=== EXERCISE DIRECTIONS ===
Records follow. Print exactly the lines from the one that has "- If extension is .js" through the one that has "Still Ashamed of.", inclusive, and omit the pictures.

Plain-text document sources
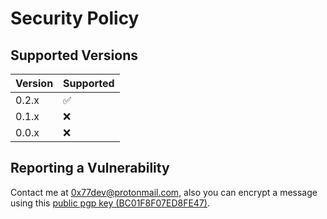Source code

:# Security Policy

## Supported Versions

| Version | Supported          |
| ------- | ------------------ |
| 0.2.x   | :white_check_mark: |
| 0.1.x   | :x:                |
| 0.0.x   | :x:                |

## Reporting a Vulnerability

Contact me at 0x77dev@protonmail.com,
also you can encrypt a message 
using this [public pgp key (BC01F8F07ED8FE47)](https://keybase.io/0x77dev/pgp_keys.asc?fingerprint=b889fa47da6dda0e940c951bbc01f8f07ed8fe47).
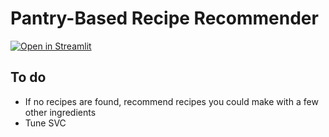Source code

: # Pantry-Based Recipe Recommender
[![Open in Streamlit](https://static.streamlit.io/badges/streamlit_badge_black_white.svg)](https://recommend-recipes.streamlit.app/)

## To do
- If no recipes are found, recommend recipes you could make with a few other ingredients
- Tune SVC
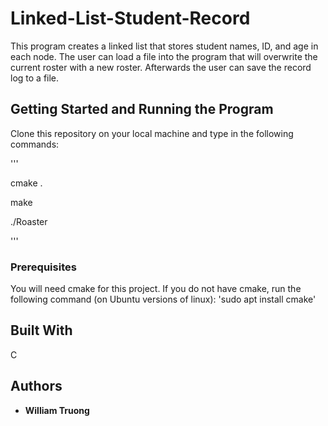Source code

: # Linked-List-Student-Record

This program creates a linked list that stores student names, ID, and age in each node. The user can load a file into the program that will overwrite the current roster with a new roster. Afterwards the user can save the record log to a file.

## Getting Started and Running the Program

Clone this repository on your local machine and type in the following commands:

'''

cmake .

make

./Roaster

'''

### Prerequisites

You will need cmake for this project. If you do not have cmake, run the following command (on Ubuntu versions of linux):
'sudo apt install cmake'


## Built With

C

## Authors

* **William Truong**


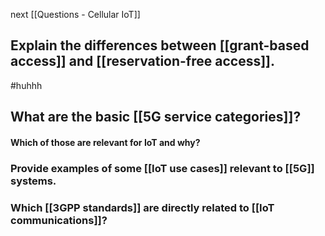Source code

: next  [[Questions - Cellular IoT]] 
## Explain the differences between [[grant-based access]] and [[reservation-free access]].
#huhhh 
## What are the basic [[5G service categories]]?

#### Which of those are relevant for IoT and why? 
### Provide examples of some [[IoT use cases]] relevant to [[5G]] systems. 
### Which [[3GPP standards]] are directly related to [[IoT communications]]?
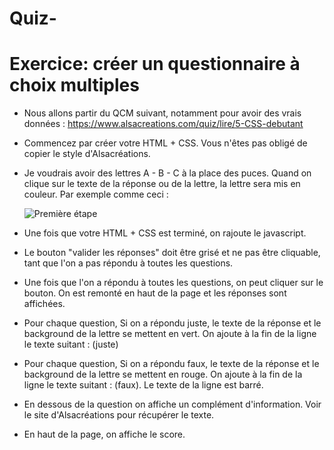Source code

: # Quiz-




# Exercice: créer un questionnaire à choix multiples

- Nous allons partir du QCM suivant, notamment pour avoir des vrais données : https://www.alsacreations.com/quiz/lire/5-CSS-debutant

- Commencez par créer votre HTML + CSS. Vous n'êtes pas obligé de copier le style d'Alsacréations.

- Je voudrais avoir des lettres A - B - C à la place des puces. Quand on clique sur le texte de la réponse ou de la lettre, la lettre sera mis en couleur. Par exemple comme ceci :

  ![Première étape](./medias/quizz_bouton.png)

- Une fois que votre HTML + CSS est terminé, on rajoute le javascript.

- Le bouton "valider les réponses" doit être grisé et ne pas être cliquable, tant que l'on a pas répondu à toutes les questions.

- Une fois que l'on a répondu à toutes les questions, on peut cliquer sur le bouton. On est remonté en haut de la page et les réponses sont affichées.

- Pour chaque question, Si on a répondu juste, le texte de la réponse et le background de la lettre se mettent en vert. On ajoute à la fin de la ligne le texte suitant : (juste)

- Pour chaque question, Si on a répondu faux, le texte de la réponse et le background de la lettre se mettent en rouge. On ajoute à la fin de la ligne le texte suitant : (faux). Le texte de la ligne est barré.

- En dessous de la question on affiche un complément d'information. Voir le site d'Alsacréations pour récupérer le texte.

- En haut de la page, on affiche le score.
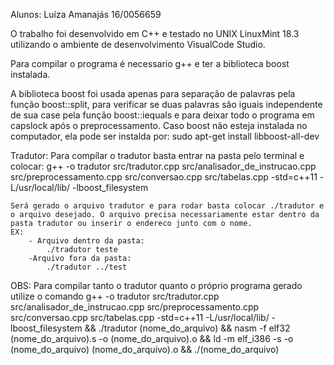Alunos: 
    Luíza Amanajás 16/0056659

O trabalho foi desenvolvido em C++ e testado no UNIX LinuxMint 18.3 utilizando o ambiente de desenvolvimento VisualCode Studio.

Para compilar o programa é necessario g++ e ter a biblioteca boost instalada.

A biblioteca boost foi usada apenas para separação de palavras pela função boost::split, para verificar se duas palavras são iguais independente de sua case pela função boost::iequals e para deixar todo o programa em capslock após o preprocessamento.
Caso boost não esteja instalada no computador, ela pode ser instalda por: 
    sudo apt-get install libboost-all-dev 

Tradutor:
    Para compílar o tradutor basta entrar na pasta pelo terminal e colocar:
        g++ -o tradutor src/tradutor.cpp src/analisador_de_instrucao.cpp src/preprocessamento.cpp src/conversao.cpp src/tabelas.cpp  -std=c++11 -L/usr/local/lib/ -lboost_filesystem

    Será gerado o arquivo tradutor e para rodar basta colocar ./tradutor e o arquivo desejado. O arquivo precisa necessariamente estar dentro da pasta tradutor ou inserir o endereco junto com o nome.
    EX:
        - Arquivo dentro da pasta:
            ./tradutor teste
        -Arquivo fora da pasta:
            ./tradutor ../test

OBS: Para compilar tanto o tradutor quanto o próprio programa gerado utilize o comando 
    g++ -o tradutor src/tradutor.cpp src/analisador_de_instrucao.cpp src/preprocessamento.cpp src/conversao.cpp src/tabelas.cpp  -std=c++11 -L/usr/local/lib/ -lboost_filesystem && ./tradutor (nome_do_arquivo) && nasm -f elf32 (nome_do_arquivo).s -o (nome_do_arquivo).o && ld -m elf_i386 -s -o (nome_do_arquivo) (nome_do_arquivo).o && ./(nome_do_arquivo)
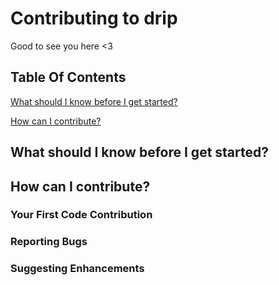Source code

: # Contributing to drip
Good to see you here <3


## Table Of Contents

[What should I know before I get started?](#what-should-i-know-before-i-get-started)

[How can I contribute?](#how-can-i-contribute)

## What should I know before I get started?

## How can I contribute?

### Your First Code Contribution
### Reporting Bugs
### Suggesting Enhancements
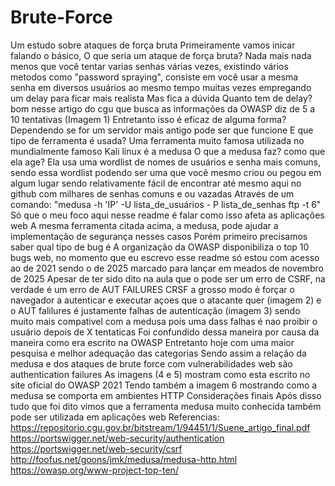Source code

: # Brute-Force
Um estudo sobre ataques de força bruta
Primeiramente vamos inicar falando o básico,
O que seria um ataque de força bruta?
Nada mais nada menos que vocẽ tentar varias senhas várias vezes, existindo vários metodos como "password spraying",
consiste em vocẽ usar a mesma senha em diversos usuários ao mesmo tempo muitas vezes empregando um delay para ficar mais realista
Mas fica a dúvida Quanto tem de delay? bom nesse artigo do cgu que busca as informações da OWASP diz de 5 a 10 tentativas (Imagem 1)
Entretanto isso é eficaz de alguma forma?
Dependendo se for um servidor mais antigo pode ser que funcione
E que tipo de ferramenta é usada?
Uma ferramenta muito famosa utilizada no mundialmente famoso Kali linux é a medusa
O que a medusa faz? como que ela age?
Ela usa uma wordlist de nomes de usuários e senha mais comuns, sendo essa wordlist podendo ser uma que vocẽ mesmo criou ou pegou em algum lugar
sendo relativamente fácil de encontrar até mesmo aqui no github com milhares de senhas comuns e ou vazadas
Através de um comando: "medusa -h 'IP' -U lista_de_usuários - P lista_de_senhas ftp -t 6"
Só que o meu foco aqui nesse readme é falar como isso afeta as aplicações web
A mesma ferramenta citada acima, a medusa, pode ajudar a implementação de segurança nesses casos 
Porém primeiro precisamos saber qual tipo de bug é
A organização da OWASP disponibiliza o top 10 bugs web, no momento que eu escrevo esse readme só estou com acesso ao de 2021 sendo o de 2025 marcado para lançar em meados de novembro de 2025
Apesar de ter sido dito na aula que o pode ser um erro de CSRF, na verdade é um erro de AUT FAILURES
CRSF a grosso modo é forçar o navegador a autenticar e executar açoes que o atacante quer (imagem 2)
e o AUT falilures é justamente falhas de autenticação (imagem 3)
sendo muito mais compativel com a medusa pois uma dass falhas é nao proibir o usuário depois de X tentaticas
Foi confundido dessa maneira por causa  da maneira como era escrito na OWASP
Entretanto hoje com uma maior pesquisa e melhor adequação das categorias 
Sendo assim a relação da medusa e dos ataques de brute force com vulnerabilidades web são authentication failures
As imagens (4 e 5) mostram como esta escrito no site oficial do OWASP 2021
Tendo também a imagem 6 mostrando como a medusa se comporta em ambientes HTTP
Considerações finais 
Após disso tudo que foi dito vimos que a ferramenta medusa muito conhecida também pode ser utilizada em aplicações web
Referencias: https://repositorio.cgu.gov.br/bitstream/1/94451/1/Suene_artigo_final.pdf https://portswigger.net/web-security/authentication https://portswigger.net/web-security/csrf
http://foofus.net/goons/jmk/medusa/medusa-http.html https://owasp.org/www-project-top-ten/
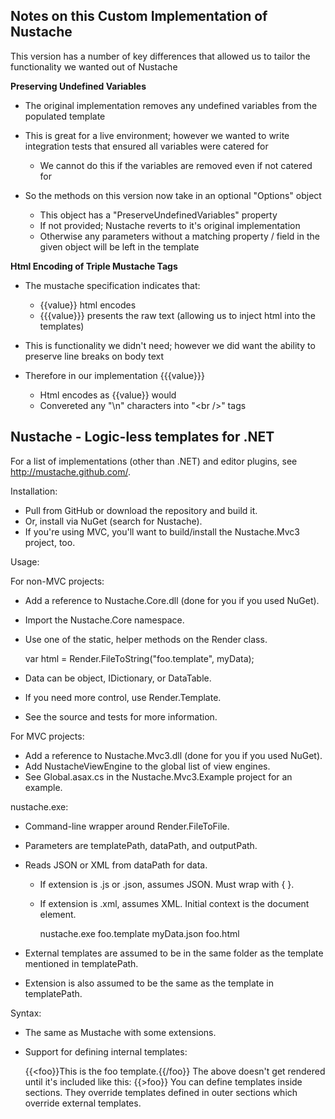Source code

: Notes on this Custom  Implementation of Nustache
------------------------------------------------------------------

This version has a number of key differences that allowed us to tailor the functionality we wanted out of Nustache

__Preserving Undefined Variables__

- The original implementation removes any undefined variables from the populated template

- This is great for a live environment; however we wanted to write integration tests that ensured all variables were catered for
    - We cannot do this if the variables are removed even if not catered for

- So the methods on this version now take in an optional "Options" object
    - This object has a "PreserveUndefinedVariables" property
    - If not provided; Nustache reverts to it's original implementation
    - Otherwise any parameters without a matching property / field in the given object will be left in the template

__Html Encoding of Triple Mustache Tags__

- The mustache specification indicates that:
    - {{value}} html encodes
    - {{{value}}} presents the raw text (allowing us to inject html into the templates)

- This is functionality we didn't need; however we did want the ability to preserve line breaks on body text

- Therefore in our implementation {{{value}}} 
    - Html encodes as {{value}} would
    - Convereted any "\n" characters into "&lt;br /&gt;" tags

Nustache - Logic-less templates for .NET
-----------------------------------------------------

For a list of implementations (other than .NET) and editor plugins, see
http://mustache.github.com/.

Installation:

- Pull from GitHub or download the repository and build it.
- Or, install via NuGet (search for Nustache).
- If you're using MVC, you'll want to build/install the Nustache.Mvc3 project,
  too.

Usage:

For non-MVC projects:

- Add a reference to Nustache.Core.dll (done for you if you used NuGet).
- Import the Nustache.Core namespace.
- Use one of the static, helper methods on the Render class.

    var html = Render.FileToString("foo.template", myData);

- Data can be object, IDictionary, or DataTable.
- If you need more control, use Render.Template.
- See the source and tests for more information.

For MVC projects:

- Add a reference to Nustache.Mvc3.dll (done for you if you used NuGet).
- Add NustacheViewEngine to the global list of view engines.
- See Global.asax.cs in the Nustache.Mvc3.Example project for an example.

nustache.exe:

- Command-line wrapper around Render.FileToFile.
- Parameters are templatePath, dataPath, and outputPath.
- Reads JSON or XML from dataPath for data.
  - If extension is .js or .json, assumes JSON. Must wrap with { }.
  - If extension is .xml, assumes XML. Initial context is the document element.

    nustache.exe foo.template myData.json foo.html

- External templates are assumed to be in the same folder as the template
  mentioned in templatePath.
- Extension is also assumed to be the same as the template in templatePath.

Syntax:

- The same as Mustache with some extensions.
- Support for defining internal templates:

    {{<foo}}This is the foo template.{{/foo}}
    The above doesn't get rendered until it's included
    like this:
    {{>foo}}
    You can define templates inside sections. They override
    templates defined in outer sections which override
    external templates.
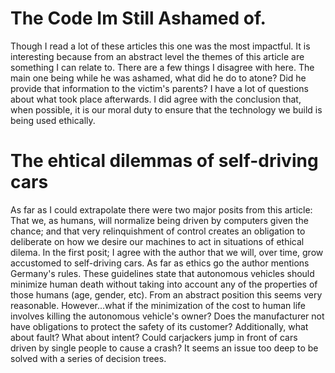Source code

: # The Code Im Still Ashamed of.

Though I read a lot of these articles this one was the most impactful. It is interesting because from an abstract level the themes of this article are something I can relate to. There are a few things I disagree with here. The main one being while he was ashamed, what did he do to atone? Did he provide that information to the victim's parents? I have a lot of questions about what took place afterwards. I did agree with the conclusion that, when possible, it is our moral duty to ensure that the technology we build is being used ethically. 

# The ehtical dilemmas of self-driving cars

As far as I could extrapolate there were two major posits from this article: That we, as humans, will normalize being driven by computers given the chance; and that very relinquishment of control creates an obligation to deliberate on how we desire our machines to act in situations of ethical dilema. In the first posit; I agree with the author that we will, over time, grow accustomed to self-driving cars. As far as ethics go the author mentions Germany's rules. These guidelines state that autonomous vehicles should minimize human death without taking into account any of the properties of those humans (age, gender, etc). From an abstract position this seems very reasonable. However...what if the minimization of the cost to human life involves killing the autonomous vehicle's owner? Does the manufacturer not have obligations to protect the safety of its customer? Additionally, what about fault? What about intent? Could carjackers jump in front of cars driven by single people to cause a crash? It seems an issue too deep to be solved with a series of decision trees.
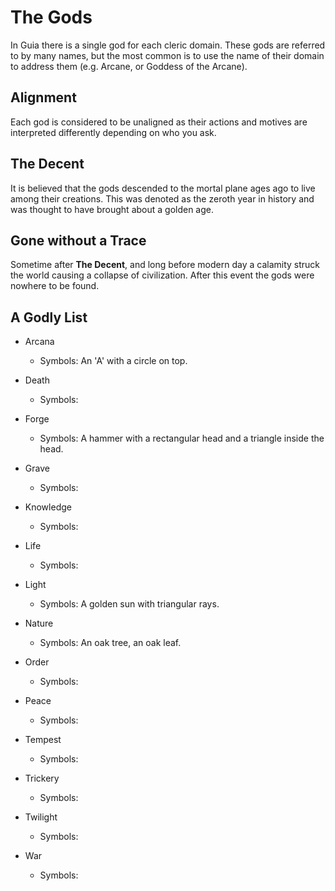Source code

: # The Gods
In Guia there is a single god for each cleric domain. These gods are referred to by many names, but the most common is to use the name of their domain to address them (e.g. Arcane, or Goddess of the Arcane). 

## Alignment
Each god is considered to be unaligned as their actions and motives are interpreted differently depending on who you ask.

## The Decent
It is believed that the gods descended to the mortal plane ages ago to live among their creations. This was denoted as the zeroth year in history and was thought to have brought about a golden age.

## Gone without a Trace
Sometime after **The Decent**, and long before modern day a calamity struck the world causing a collapse of civilization. After this event the gods were nowhere to be found.

## A Godly List
- Arcana
	- Symbols: An 'A' with a circle on top.

- Death
	- Symbols:

- Forge
	- Symbols: A hammer with a rectangular head and a triangle inside the head.

- Grave
	- Symbols:

- Knowledge
	- Symbols:

- Life
	- Symbols:

- Light
	- Symbols: A golden sun with triangular rays.

- Nature
	- Symbols: An oak tree, an oak leaf.

- Order
	- Symbols:

- Peace
	- Symbols:

- Tempest
	- Symbols:

- Trickery
	- Symbols:

- Twilight
	- Symbols:

- War
	- Symbols:
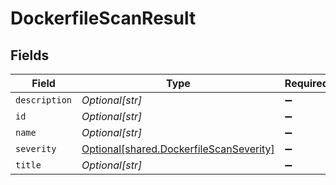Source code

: # DockerfileScanResult


## Fields

| Field                                                                                        | Type                                                                                         | Required                                                                                     | Description                                                                                  |
| -------------------------------------------------------------------------------------------- | -------------------------------------------------------------------------------------------- | -------------------------------------------------------------------------------------------- | -------------------------------------------------------------------------------------------- |
| `description`                                                                                | *Optional[str]*                                                                              | :heavy_minus_sign:                                                                           | N/A                                                                                          |
| `id`                                                                                         | *Optional[str]*                                                                              | :heavy_minus_sign:                                                                           | N/A                                                                                          |
| `name`                                                                                       | *Optional[str]*                                                                              | :heavy_minus_sign:                                                                           | N/A                                                                                          |
| `severity`                                                                                   | [Optional[shared.DockerfileScanSeverity]](undefined/models/shared/dockerfilescanseverity.md) | :heavy_minus_sign:                                                                           | N/A                                                                                          |
| `title`                                                                                      | *Optional[str]*                                                                              | :heavy_minus_sign:                                                                           | N/A                                                                                          |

=== ANSWER TO THIS TASK ===
  - If extension is .js or .json, assumes JSON. Must wrap with { }.
  - If extension is .xml, assumes XML. Initial context is the document element.

    nustache.exe foo.template myData.json foo.html

- External templates are assumed to be in the same folder as the template
  mentioned in templatePath.
- Extension is also assumed to be the same as the template in templatePath.

Syntax:

- The same as Mustache with some extensions.
- Support for defining internal templates:

    {{<foo}}This is the foo template.{{/foo}}
    The above doesn't get rendered until it's included
    like this:
    {{>foo}}
    You can define templates inside sections. They override
    templates defined in outer sections which override
    external templates.
Source code

: # The Code Im Still Ashamed of.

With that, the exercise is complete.